Task prompt | Set down each record below precisely, skipping the pictures.
**** Data records ****
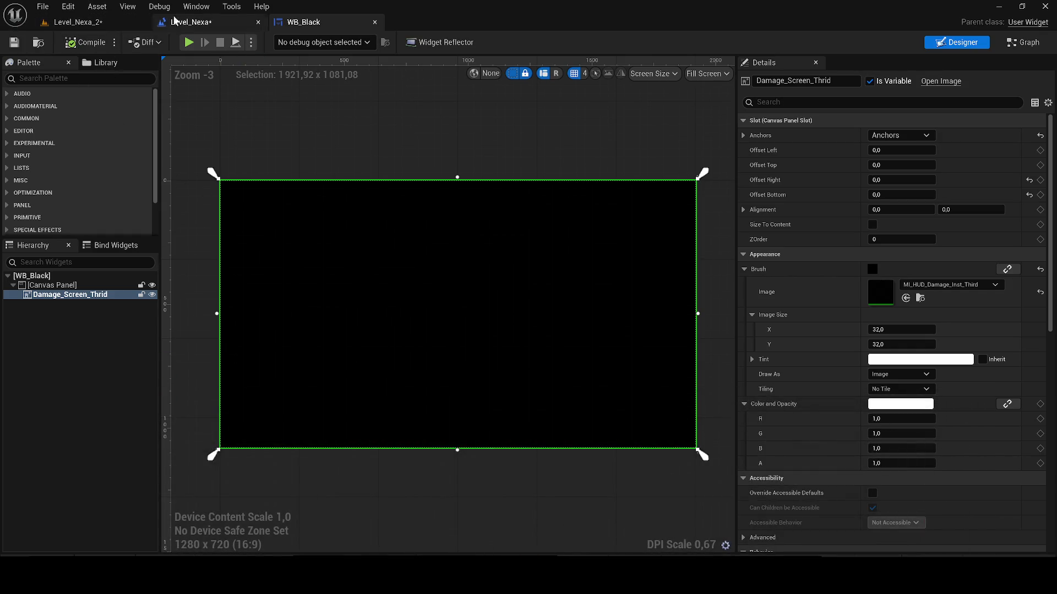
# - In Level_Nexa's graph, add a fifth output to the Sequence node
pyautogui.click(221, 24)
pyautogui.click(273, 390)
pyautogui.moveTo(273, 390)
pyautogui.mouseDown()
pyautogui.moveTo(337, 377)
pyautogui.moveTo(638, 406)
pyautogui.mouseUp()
****
Solution to the exercise |
# - In Level_Nexa's graph, add a fifth output to the Sequence node
pyautogui.click(221, 24)
pyautogui.click(273, 390)
pyautogui.moveTo(273, 390)
pyautogui.mouseDown()
pyautogui.moveTo(337, 377)
pyautogui.moveTo(638, 406)
pyautogui.mouseUp()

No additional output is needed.